By  on October 24, 2007

Wal-Mart Stores Inc. said sales growth would slow during the next several years as it reduces U.S. expansion to make long-term investments abroad.

To improve returns, Wal-Mart will build fewer new stores in the U.S., reduce corporate expenses and overhaul merchandising, human resources and financial software systems.

"We have an opportunity to grow profitably and reverse that trend of declining ROI [return on investment]," chief financial officer Tom Schoewe told financial analysts Tuesday at the company's annual investor presentation in a convention center near Wal-Mart's Bentonville, Ark., headquarters.

In merchandising — an area where the retailer has been inconsistent the last several years — Wal-Mart is focused on low prices and major brands across the store.

Apparel remains a problem. In the last three months, apparel comps have been down 7.4 percent compared with Kohl's, which is up 1.3 percent, and J.C. Penney, up 1.9 percent.

"Today everyone is suffering in the apparel business, not just us," said Eduardo Castro-Wright, chief executive officer of Wal-Mart U.S., citing warm weather and cuts in discretionary spending related to tightening of consumer credit.

As a result, Wal-Mart is getting even more conservative in its approach, barely mentioning fashion in its presentation Tuesday.
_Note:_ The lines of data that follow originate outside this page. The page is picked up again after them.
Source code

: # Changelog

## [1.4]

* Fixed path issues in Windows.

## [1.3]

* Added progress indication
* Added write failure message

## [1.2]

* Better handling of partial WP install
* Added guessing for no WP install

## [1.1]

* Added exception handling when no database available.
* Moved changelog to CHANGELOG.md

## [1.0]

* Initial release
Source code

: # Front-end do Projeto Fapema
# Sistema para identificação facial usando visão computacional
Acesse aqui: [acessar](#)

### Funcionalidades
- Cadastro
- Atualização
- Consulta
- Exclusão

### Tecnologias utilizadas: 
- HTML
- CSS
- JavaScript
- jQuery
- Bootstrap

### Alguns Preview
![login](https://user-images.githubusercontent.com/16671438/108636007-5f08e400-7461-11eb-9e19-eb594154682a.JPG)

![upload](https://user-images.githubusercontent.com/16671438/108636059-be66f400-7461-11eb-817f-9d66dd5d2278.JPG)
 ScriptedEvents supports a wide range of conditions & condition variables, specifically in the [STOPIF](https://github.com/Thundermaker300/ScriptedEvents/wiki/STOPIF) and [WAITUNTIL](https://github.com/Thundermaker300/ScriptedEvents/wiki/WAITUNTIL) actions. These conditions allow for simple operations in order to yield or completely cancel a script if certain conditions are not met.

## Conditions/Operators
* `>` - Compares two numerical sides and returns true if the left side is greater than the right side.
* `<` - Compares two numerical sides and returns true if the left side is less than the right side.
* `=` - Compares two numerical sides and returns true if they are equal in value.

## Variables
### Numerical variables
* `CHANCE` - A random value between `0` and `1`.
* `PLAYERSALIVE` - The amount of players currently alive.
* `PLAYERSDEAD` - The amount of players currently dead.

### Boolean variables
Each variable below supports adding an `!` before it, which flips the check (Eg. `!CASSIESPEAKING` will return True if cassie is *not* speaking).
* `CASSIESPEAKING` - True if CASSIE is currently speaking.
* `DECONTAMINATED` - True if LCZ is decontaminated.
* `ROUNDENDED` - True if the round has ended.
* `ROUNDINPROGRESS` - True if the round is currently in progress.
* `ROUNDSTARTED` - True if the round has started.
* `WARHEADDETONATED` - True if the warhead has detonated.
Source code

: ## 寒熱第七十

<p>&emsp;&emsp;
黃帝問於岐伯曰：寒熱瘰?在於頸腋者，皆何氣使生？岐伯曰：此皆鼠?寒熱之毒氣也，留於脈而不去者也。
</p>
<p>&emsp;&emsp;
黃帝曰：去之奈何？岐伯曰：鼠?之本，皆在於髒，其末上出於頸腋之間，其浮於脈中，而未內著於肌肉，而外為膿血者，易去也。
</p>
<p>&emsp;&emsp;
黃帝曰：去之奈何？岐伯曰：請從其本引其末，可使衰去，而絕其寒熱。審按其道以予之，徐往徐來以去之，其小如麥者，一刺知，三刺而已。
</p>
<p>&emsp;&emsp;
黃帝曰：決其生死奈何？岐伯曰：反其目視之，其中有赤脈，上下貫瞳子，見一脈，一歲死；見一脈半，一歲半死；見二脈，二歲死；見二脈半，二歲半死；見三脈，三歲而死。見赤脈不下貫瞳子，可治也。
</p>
Instead, the apparel team is embracing a mission to be the market's dominant source of low-cost apparel staples.

"We are focusing on our basics and essentials," Castro-Wright said.

Basics priced $10 and under make up more than half of Wal-Mart's apparel sales and will continue their prominence in coming seasons, said Dottie Mattison, senior vice president and general merchandise manager of women's apparel. "Wal-Mart is about price leadership. Helping our customer take care of the family, exerting our scale...to deliver key items for the family, at $10 and less."

After Schoewe delivered the strategic overview, financial analysts pressed him during a question-and-answer session to justify the decision to rein in spending on the U.S., the world's largest consumer market, in order to invest in countries such as Japan, where Wal-Mart has been challenged in efforts to make a profit.

The $345 billion retailer has struggled with a stagnant stock price and decreasing returns on its U.S. business, where stores have been coping with operational gaffes and a core customer under pressure from gas prices and lack of wage growth.